Software receipts – as articulated in the latest Balance of Payments data compiled by the Reserve Bank of India – registered a decline of around 10 per cent in the quarter ended December 31, 2008 to $10.16 billion from $11.29 billion reported in the previous sequential quarter. However, on a year-on-year basis, it increased by 16 per cent from $8.75 billion.
Not just pricing pressure
A look at the third-quarter numbers of major IT companies indicates that most of them have recorded muted growth. The sequential decline is a function of price de-growth and volume de-growth, according to the CFO of a Bangalore-based IT services firm, who did not wish to be quoted, as the firm is in a silent period before the quarterly results. The official also added that a longer credit period has led to relatively lower collection in the third quarter.
However, the Chief Financial officer of one of India’s top five software companies is of the view that one cannot attribute the falling export revenues to pricing pressure alone. “In the December quarter, there was not much of pricing pressure. Most of it happened from January,” he said.
There are others who blame it on the cross currency environment; while the dollar strengthened against the rupee in the third quarter, it weakened against other major currencies such as euro, pound sterling and Australian dollar.
Said Mr Som Mittal, President of Nasscom: “While there is an economic impact, the dip (in receipts) is also due to cross currency movement. If you see the results of companies in dollar terms, some large companies showed a sequential dip in revenue. Since we measure in dollars there is an impact due to cross currency.”
Dollar conversion
The RBI converts rupee-term revenue into dollar-term revenue and then publishes the Balance of Payment report. In the quarter ended September, the rupee stood at 43.7 to a dollar, while it stood at about 48.8 in the quarter ended December, an analyst from a Mumbai-based firm said.

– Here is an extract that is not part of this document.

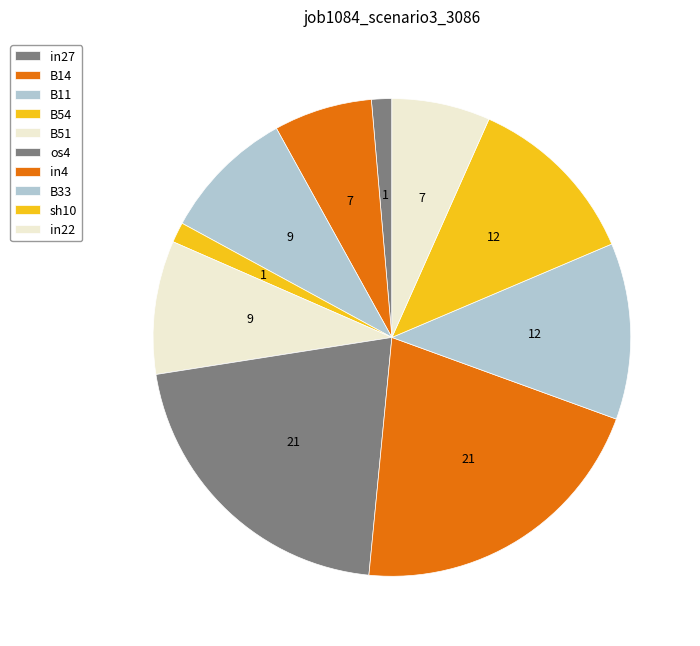

How many segments does this pie chart have?

10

Now, when the central bank converts rupee-term revenue to dollar-term revenue to publish the report, it has to divide the rupee-term revenue by the exchange rate to get the dollar-term revenue. If the exchange rate (the denominator) is higher, the dollar-term revenue will be less, the analyst said.
This could also be one of the reasons why the dollar-term revenue in the RBI Balance of Payment report has shown a sequential decline. (The exchange rate in the December quarter was higher as mentioned earlier).
While top tier firms have been impacted due to the economic recession, the ones facing the maximum brunt are the small and mid-size IT vendors, said Mr Diptarup Chakraborti, principal research analyst with research firm Gartner Inc.
As SMEs and mid-size companies have been badly hit, it tells on the industry growth rate as a whole.
“Small companies serve small or mid-size clients, who are the first ones to cut costs in a negative environment. Moreover, smaller IT firms have less negotiating power when it comes to reprising of contracts with customers,” he said.